Women freedom fighters lost in the pages of history

Mahatma Gandhi once said “Man can never be a woman’s equal in the spirit of selfless service with which nature has endowed her“, about the brave women freedom fighters.

Despite being oppressed by the societal pressures, women too shouldered several critical responsibilities in the independence struggle.

1. Kanaklata Barua

  • Kanaklata Barua also called Birbala and Shaheed (martyr), was a freedom fighter and revolutionary from Assam and AISF leader who actively participated in the Quit India Movement.
  • During the Quit India Movement Barua joined the Mrityu Bahini, a death squad comprising groups of youth from the Gohpur sub division of Assam.
  • During the movement, the national flag had to be hoisted at the Gohpur police station
  • She laid down her life for the freedom of our country with the flag lifted high on her hand.
  • On the same day, at Berhampur in the Nagaon district, Bhogeswari Phukanani, was killed for the same reason by the British Police. She and her colleague Ratnamala were leading a procession at Berhampur.

2. Usha Mehta

  • Known as a child revolutionary, Usha Mehta was only eight when she participated in a protest march against the Simon against the British, even though her father, a judge under the British Raj, tried his best to dissuade her from participating in the freedom struggle.
  • After quitting her studies, she joined the Quit India Movement and dedicated herself to the struggle.
  • She is also remembered for broadcasting the Secret Congress Radio, an underground radio station, which was at function for few months during the Quit India Movement.
  • She and many other child independence enthusiasts participated in the protests against the British and protested in front of liquor shops.

3. Matangini Hazra

  • Matangini Hazra was an Indian revolutionary from Midnapore, West Bengal, who participated in the Freedom movement until she was shot dead by the British Indian police in front of the Tamluk Police Station in 1942.
  • Being an active member in the Quit India Movement and Non-Cooperation Movement, she kept shouting “Vande Mataram” till her last breath.
  • Because of her bravery Hazra was affectionately known as Gandhi buri, Bengali for old lady Gandhi.

4. Parbati Giri

  • Parbati Giri who was well known as the Mother Teresa of Western Odisha, was a prominent woman freedom fighter of Orissa who played a brave role in the Indian Independence Struggle.
  • Parbati was only 16 when she was in the forefront of agitation following Mahatma Gandhi Quit India call.
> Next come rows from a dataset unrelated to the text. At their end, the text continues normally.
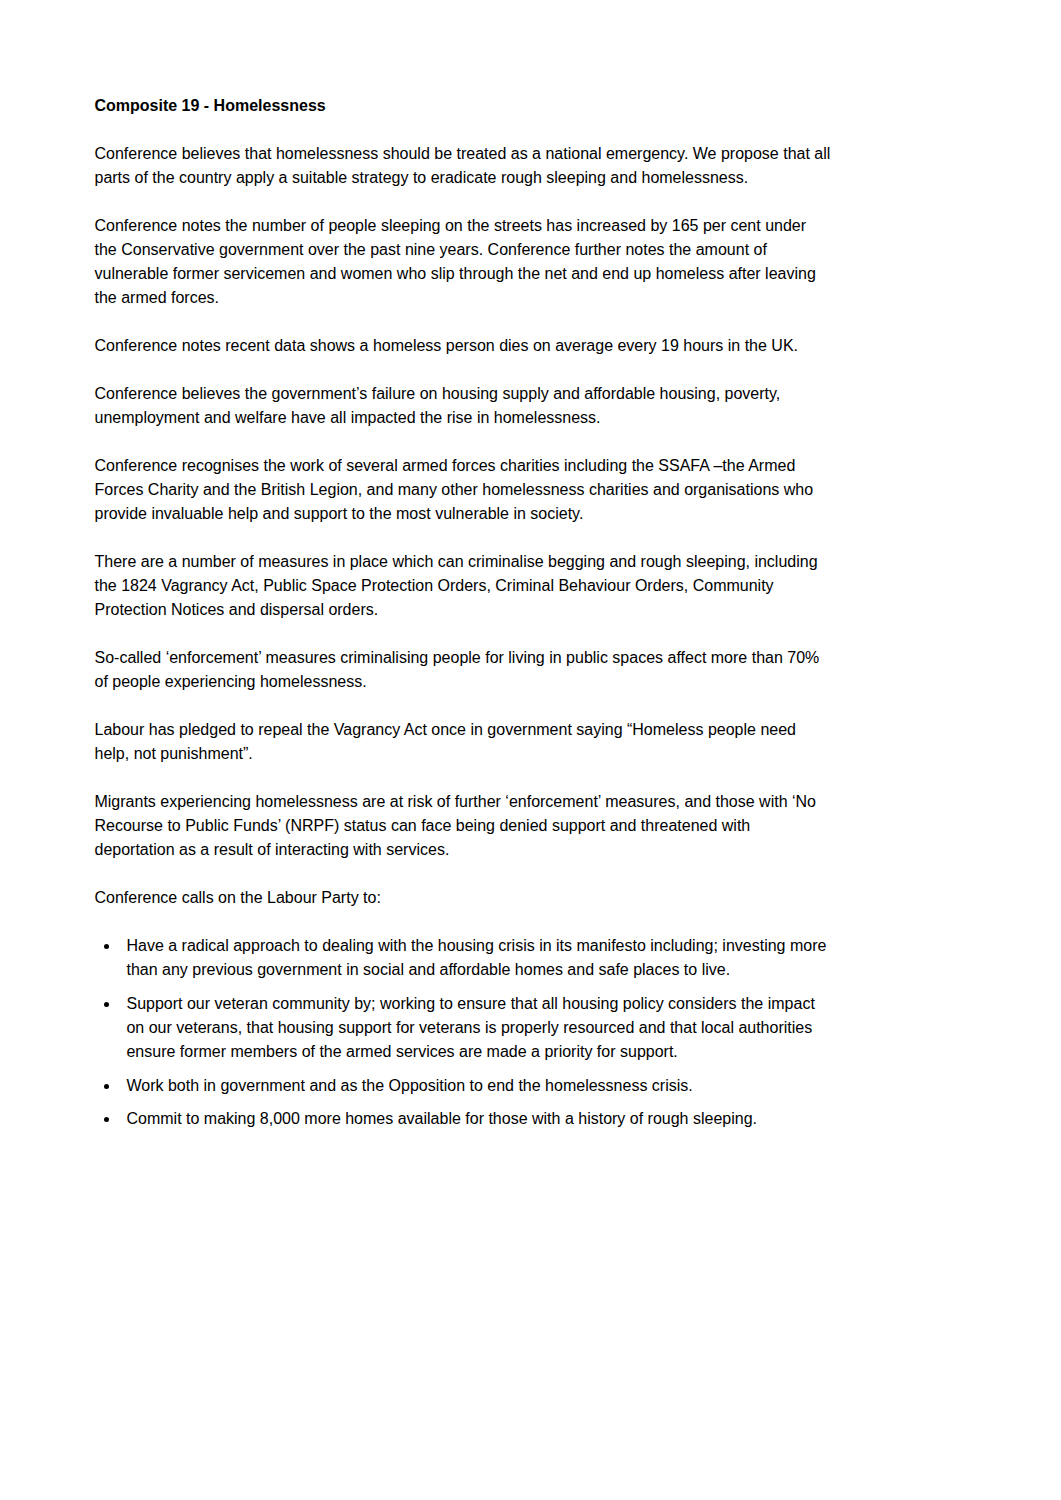Composite 19 - Homelessness
Conference believes that homelessness should be treated as a national emergency. We propose that all parts of the country apply a suitable strategy to eradicate rough sleeping and homelessness.
Conference notes the number of people sleeping on the streets has increased by 165 per cent under the Conservative government over the past nine years. Conference further notes the amount of vulnerable former servicemen and women who slip through the net and end up homeless after leaving the armed forces.
Conference notes recent data shows a homeless person dies on average every 19 hours in the UK.
Conference believes the government’s failure on housing supply and affordable housing, poverty, unemployment and welfare have all impacted the rise in homelessness.
Conference recognises the work of several armed forces charities including the SSAFA –the Armed Forces Charity and the British Legion, and many other homelessness charities and organisations who provide invaluable help and support to the most vulnerable in society.
There are a number of measures in place which can criminalise begging and rough sleeping, including the 1824 Vagrancy Act, Public Space Protection Orders, Criminal Behaviour Orders, Community Protection Notices and dispersal orders.
So-called ‘enforcement’ measures criminalising people for living in public spaces affect more than 70% of people experiencing homelessness.
Labour has pledged to repeal the Vagrancy Act once in government saying “Homeless people need help, not punishment”.
Migrants experiencing homelessness are at risk of further ‘enforcement’ measures, and those with ‘No Recourse to Public Funds’ (NRPF) status can face being denied support and threatened with deportation as a result of interacting with services.
Conference calls on the Labour Party to:
Have a radical approach to dealing with the housing crisis in its manifesto including; investing more than any previous government in social and affordable homes and safe places to live.
Support our veteran community by; working to ensure that all housing policy considers the impact on our veterans, that housing support for veterans is properly resourced and that local authorities ensure former members of the armed services are made a priority for support.
Work both in government and as the Opposition to end the homelessness crisis.
Commit to making 8,000 more homes available for those with a history of rough sleeping.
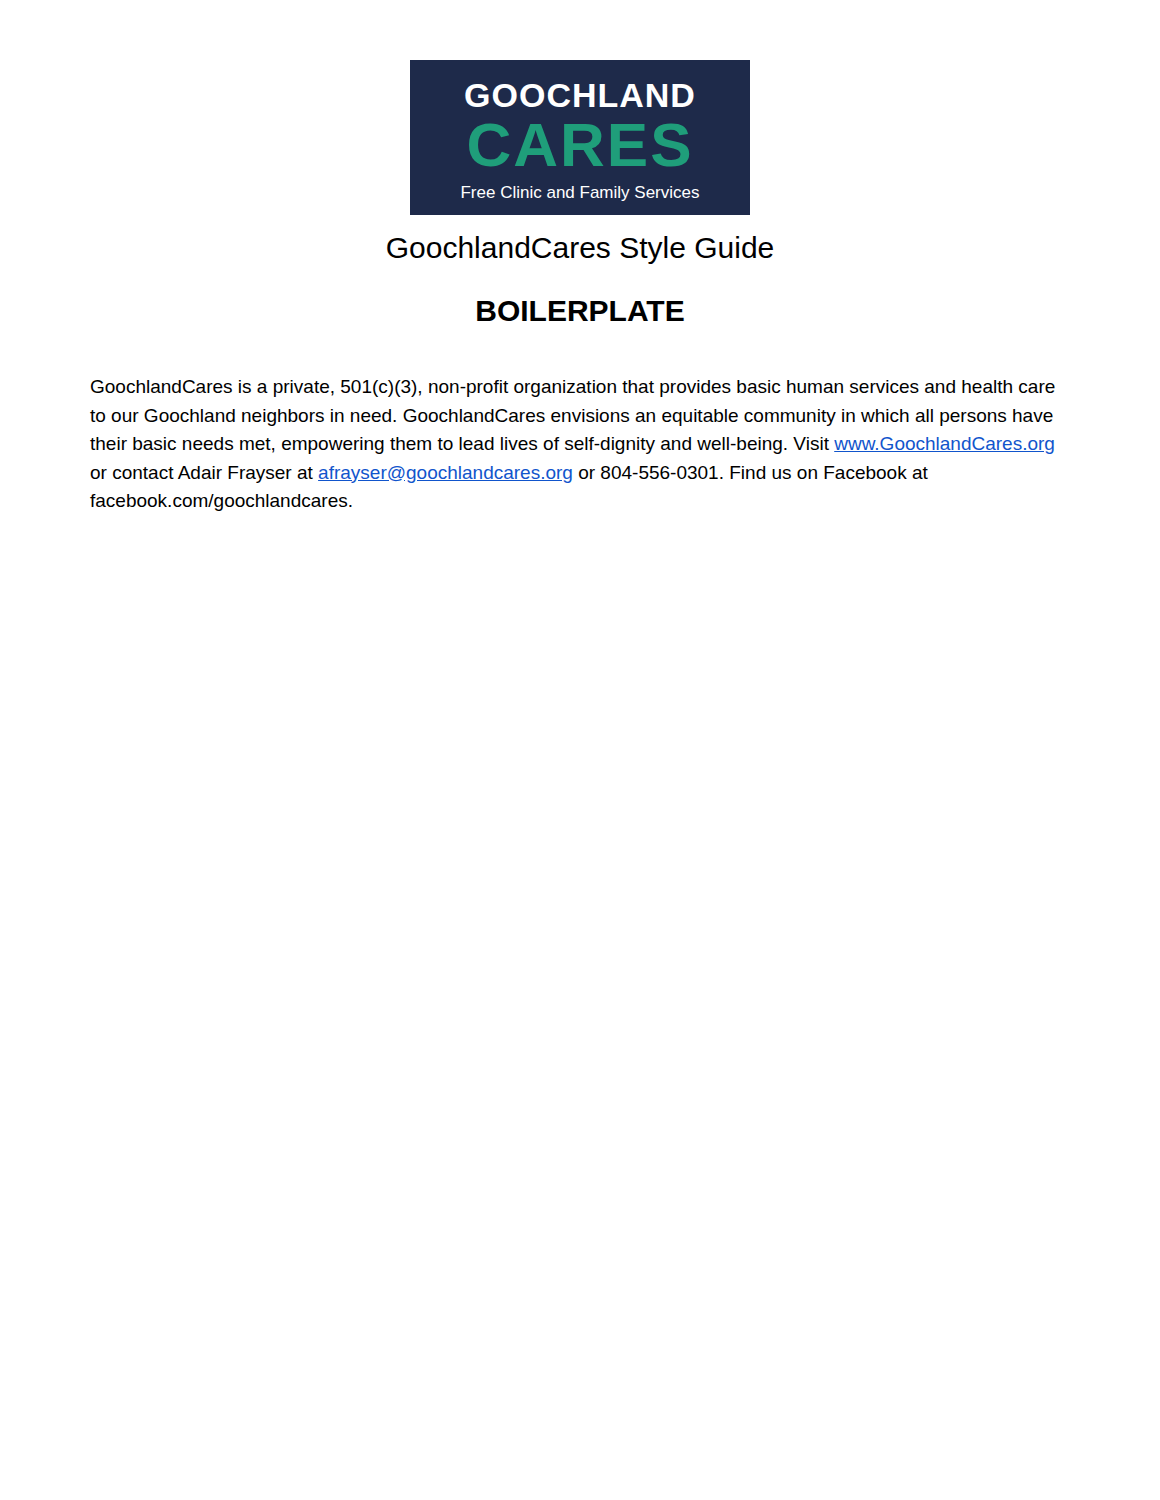GOOCHLAND
CARES
Free Clinic and Family Services
GoochlandCares Style Guide
BOILERPLATE
GoochlandCares is a private, 501(c)(3), non-profit organization that provides basic human services and health care to our Goochland neighbors in need. GoochlandCares envisions an equitable community in which all persons have their basic needs met, empowering them to lead lives of self-dignity and well-being. Visit www.GoochlandCares.org or contact Adair Frayser at afrayser@goochlandcares.org or 804-556-0301. Find us on Facebook at facebook.com/goochlandcares.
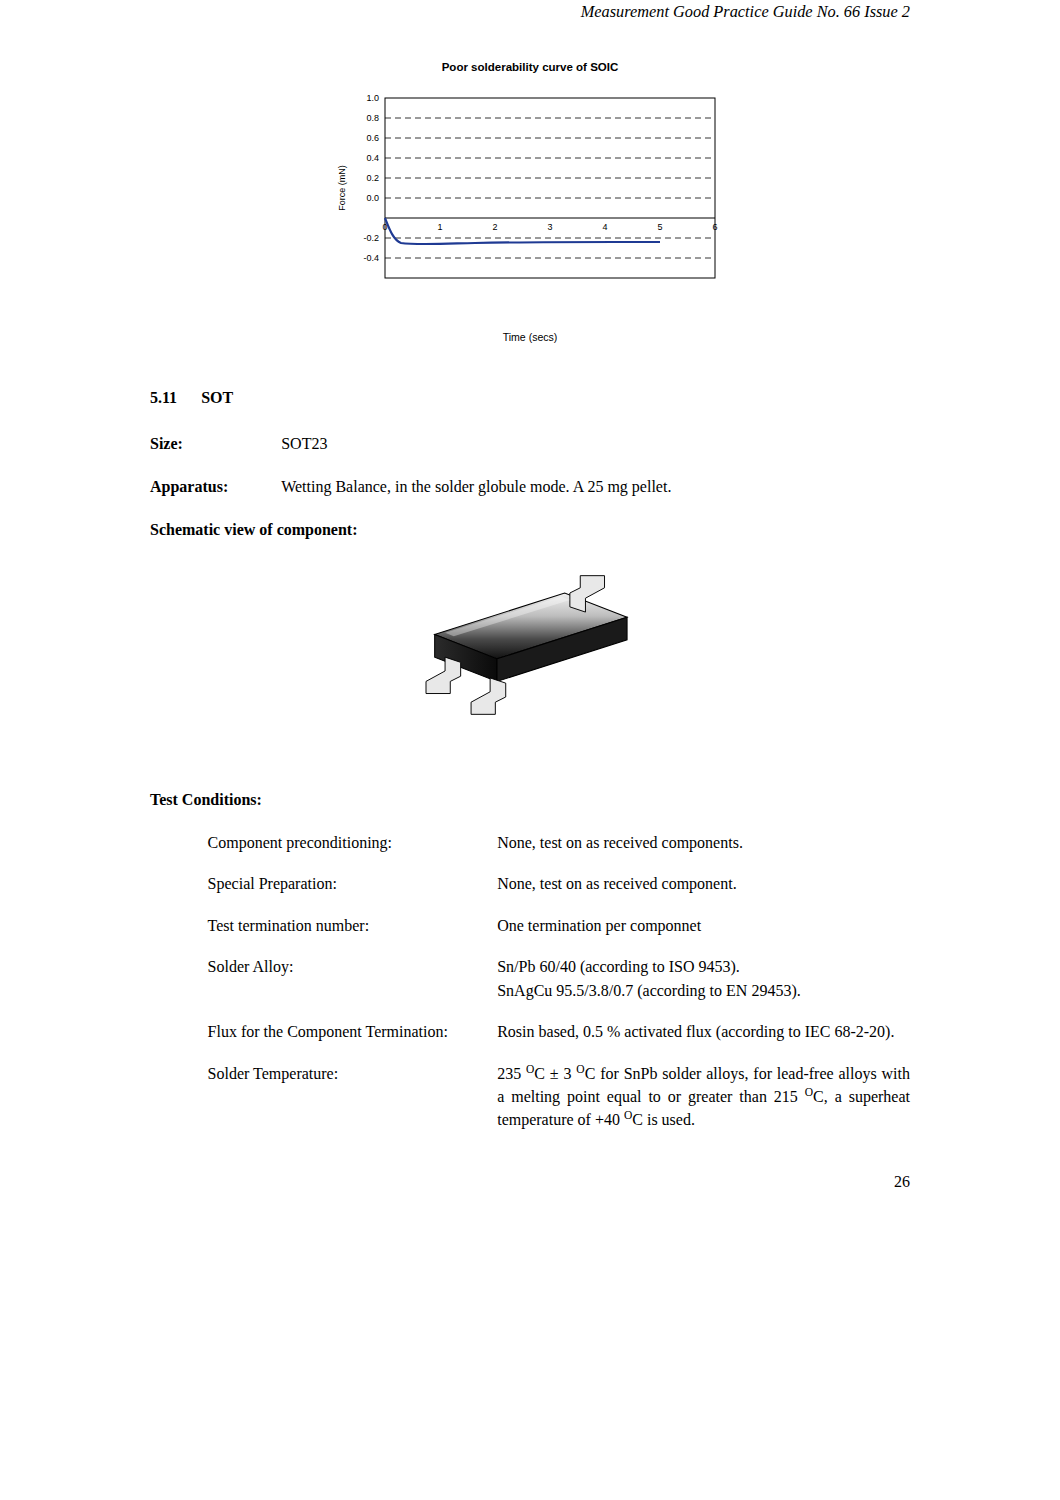Measurement Good Practice Guide No. 66 Issue 2
Poor solderability curve of SOIC
Poor solderability curve of SOIC Force in millinewtons versus time in seconds. The curve starts at zero, drops rapidly to about minus 0.25 millinewtons and remains flat and negative through 5 seconds, indicating poor wetting. 1.0 0.8 0.6 0.4 0.2 0.0 -0.2 -0.4 Force (mN) 0 1 2 3 4 5 6
Time (secs)
5.11 SOT
Size:
SOT23
Apparatus:
Wetting Balance, in the solder globule mode. A 25 mg pellet.
Schematic view of component:
Test Conditions:
Component preconditioning:
None, test on as received components.
Special Preparation:
None, test on as received component.
Test termination number:
One termination per componnet
Solder Alloy:
Sn/Pb 60/40 (according to ISO 9453). SnAgCu 95.5/3.8/0.7 (according to EN 29453).
Flux for the Component Termination:
Rosin based, 0.5 % activated flux (according to IEC 68-2-20).
Solder Temperature:
235 OC ± 3 OC for SnPb solder alloys, for lead-free alloys with a melting point equal to or greater than 215 OC, a superheat temperature of +40 OC is used.
26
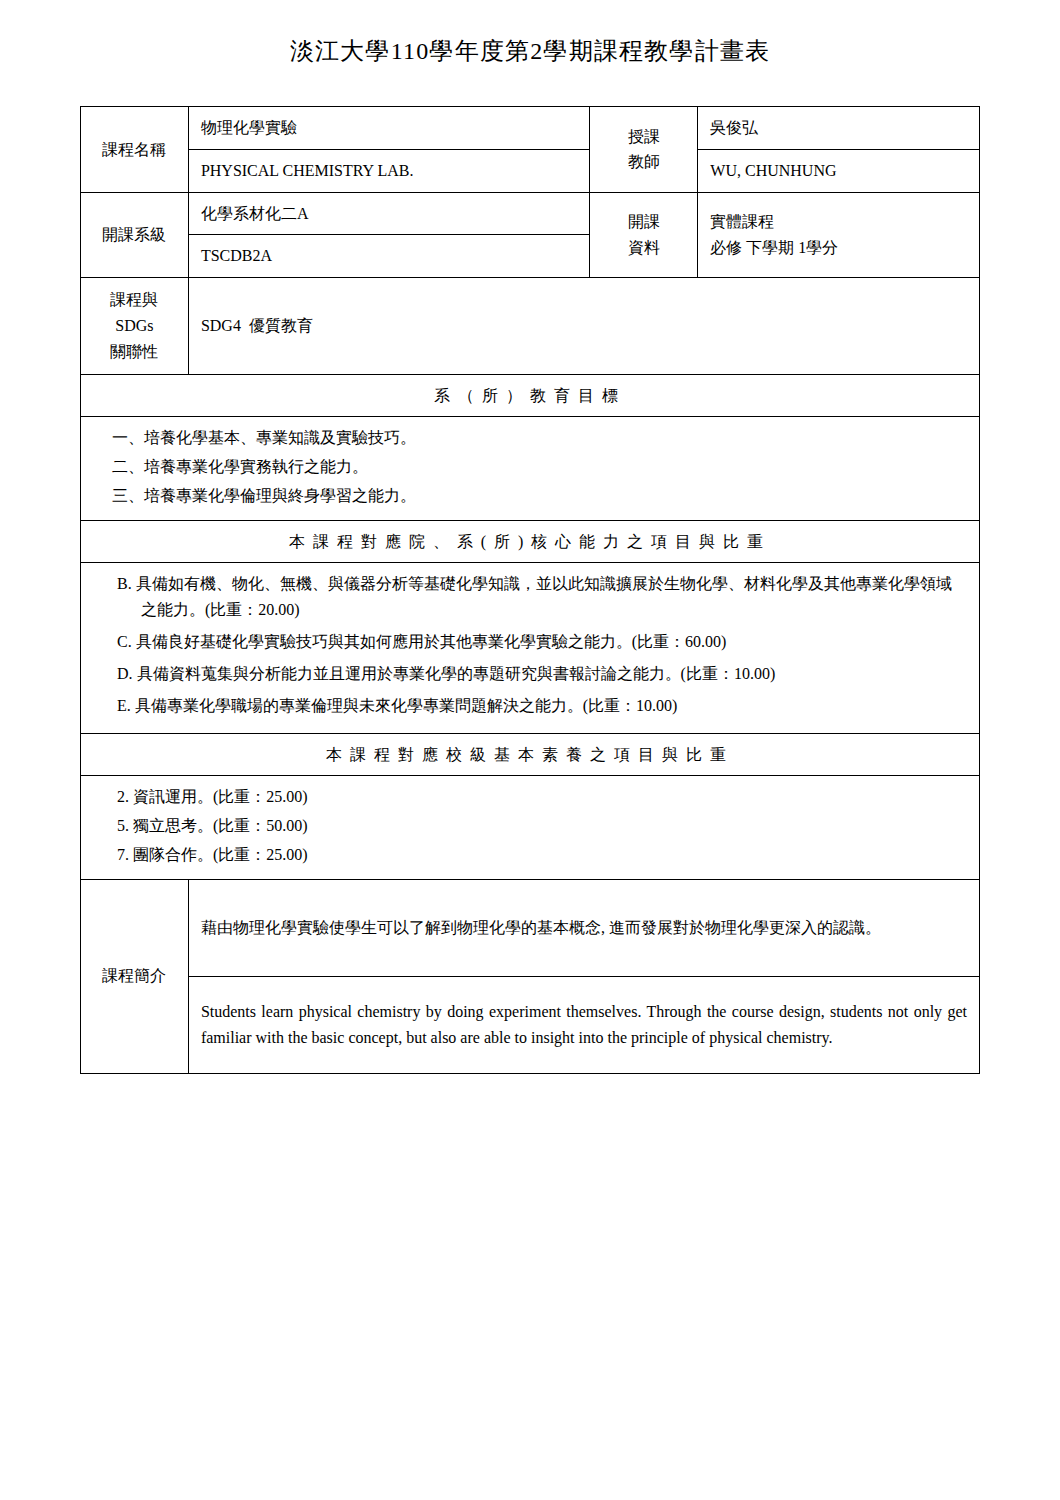淡江大學110學年度第2學期課程教學計畫表
| 課程名稱 | 物理化學實驗 | 授課 教師 | 吳俊弘 |
| PHYSICAL CHEMISTRY LAB. | WU, CHUNHUNG |
| 開課系級 | 化學系材化二A | 開課 資料 | 實體課程 必修 下學期 1學分 |
| TSCDB2A |
| 課程與SDGs 關聯性 | SDG4 優質教育 |
| 系（所）教育目標 |
| 一、培養化學基本、專業知識及實驗技巧。 二、培養專業化學實務執行之能力。 三、培養專業化學倫理與終身學習之能力。 |
| 本課程對應院、系(所)核心能力之項目與比重 |
| B. 具備如有機、物化、無機、與儀器分析等基礎化學知識，並以此知識擴展於生物化學、材料化學及其他專業化學領域之能力。(比重：20.00) C. 具備良好基礎化學實驗技巧與其如何應用於其他專業化學實驗之能力。(比重：60.00) D. 具備資料蒐集與分析能力並且運用於專業化學的專題研究與書報討論之能力。(比重：10.00) E. 具備專業化學職場的專業倫理與未來化學專業問題解決之能力。(比重：10.00) |
| 本課程對應校級基本素養之項目與比重 |
| 2. 資訊運用。(比重：25.00) 5. 獨立思考。(比重：50.00) 7. 團隊合作。(比重：25.00) |
| 課程簡介 | 藉由物理化學實驗使學生可以了解到物理化學的基本概念, 進而發展對於物理化學更深入的認識。 |
| Students learn physical chemistry by doing experiment themselves. Through the course design, students not only get familiar with the basic concept, but also are able to insight into the principle of physical chemistry. |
Post independence, she devoted rest of her life in the welfare of orphans and opened an orphanage at Paikmal village.

5. Pritilata Waddedar

  • Pritilata Waddedar was a revolutionary from Bengal who, after a brief stint as a school teacher, joined nationalist Surya Sen’s group to fight against the British.
  • She along with 15 revolutionaries  attacked  the Pahartali European Club, which had a sign board that read “Dogs and Indians not allowed”.
  • To avoid being arrested, Pritilata committed suicide by consuming cyanide.

Northeast India’s unforgettable freedom fighters

  1. Paona Brajabashi – Manipur
  • Paona Brajabashi was a great patriot of Manipur during the British colonial time of 1891 in Manipur.
  • Paona Brajabashi stood up against the mighty British and fought hard against the foreign forces which the historians described (it) as one of the fiercest battles in the annals of Indian history.
  1. Tirot Sing Syiem – Meghalaya
  • Tirot Sing Syiem is one of the greatest freedom fighters to hail from the northeast.
  • In the attempt to prevent the Khasi Hills from falling into colonial hands, Tirot Sing, a Khasi chief, had raised the battle cry against the invasive British forces in 1829, but was eventually captured and defeated. 
  • He died in captivity in Dhaka on July 17, 1835.
  1. Rani Gaidinliu – Manipur
  • Gaidinliu was born on 26th January 1915 at Luangkao village of present Manipur.
  • Rani Gaidinliu sacrificed & fully dedicated her precious life to save & free the Naga society from the British rule in our country.
  • Ranima, as she was popularly and affectionately called, led a movement against the British colonialism in the 1930s and the struggle soon turned into a battle to uproot British from Manipur and Nagaland.
  • She was in jail for 14 years and was released from jail only when India got independence in 1947. She is also noted to be the longest female freedom fighter to be jailed in the freedom struggle.
  • Gaidinliu announced- “We are free. We shall not give any right to rule upon us to foreigner”.
  1. Khuangchera – Mizoram
  • Khuangchera was the first Mizo freedom fighter to lay down his life fighting British imperialism.
  • He was killed while trying to resist advancing British troops in 1890, which saw the British conquest of the Lushai Hills (now Mizoram).
  1. Matmur Jamoh – Arunachal Pradesh
  • Matmur Jamoh did not like the British supremacy and their interference in the lives of his people.
  • He had killed British assistant political officer of the time, while another band of his followers killed another officer, both in East Siang district of Arunachal Pradesh, on March 31, 1911.
  1. Pa Togan Sangma
    • Also known as Togan Sangma or Pa Togan Nengminja Sangma, he was a 19th century Garo (A-chik) warrior and leader from East Garo hills, Meghalaya, who died battling British forces on 12 December, 1872.
  1. U Kiang Nangbah
    • A freedom fighter from Meghalaya, he led an uprising against the British during the 1860s.
    • When the colonial government sought to impose taxes and interfere with traditional customs, the tribes of the Jaintia Hills began harbouring an anti-British sentiment. The uprising (series of guerilla attacks) was triggered in 1860 with the imposition of house tax on the tribes inhabiting the Jaintia hills.
    • The British launched a full-scale military operation against Nangbah and captured him in December 1862.
  1. Haipou Jadonang
    • A Rongmei Naga leader from present-day Manipur, he was a spiritual leader, social reformist, and political leader who sought to emancipate the Naga people from the clutches of British colonial rule during the early decades of the 20th century.
    • He built an army, which he called ‘Riphen’ – well-versed in military tactics, weaponry and reconnaissance missions.
  1. Moje Riba
    • Moje Riba was involved in the cane business with traders in Assam, before his involvement in the freedom struggle.
    • He joined the Indian National Congress, joining forces with other legends of the freedom struggle like Gopinath Bordoloi and Lalit Hazarika. He was affectionately known as Aboh Nyiji, which means ‘old father of all’.
    • After joining INC, Moje Riba became the first INC President from Arunachal Pradesh.
    • For his sacrifices and contributions in India’s movement, he was conferred with Tamra Patra.
  1. Gopinath Bordoloi
    • Gopinath Bordoloi not only challenged the British, but also played a pivotal role in uniting Assam with India at the time of partition. He became the first Chief Minister of undivided Assam.
    • A follower of Mahatma Gandhi, he began his political activism during the Non-Cooperation Movement.
    • Following Independence, he played a central role in the rehabilitation of millions of refugees who had escaped communal violence in the newly created East Pakistan.
    • He was given the title of ‘Lokapriya’ for his services.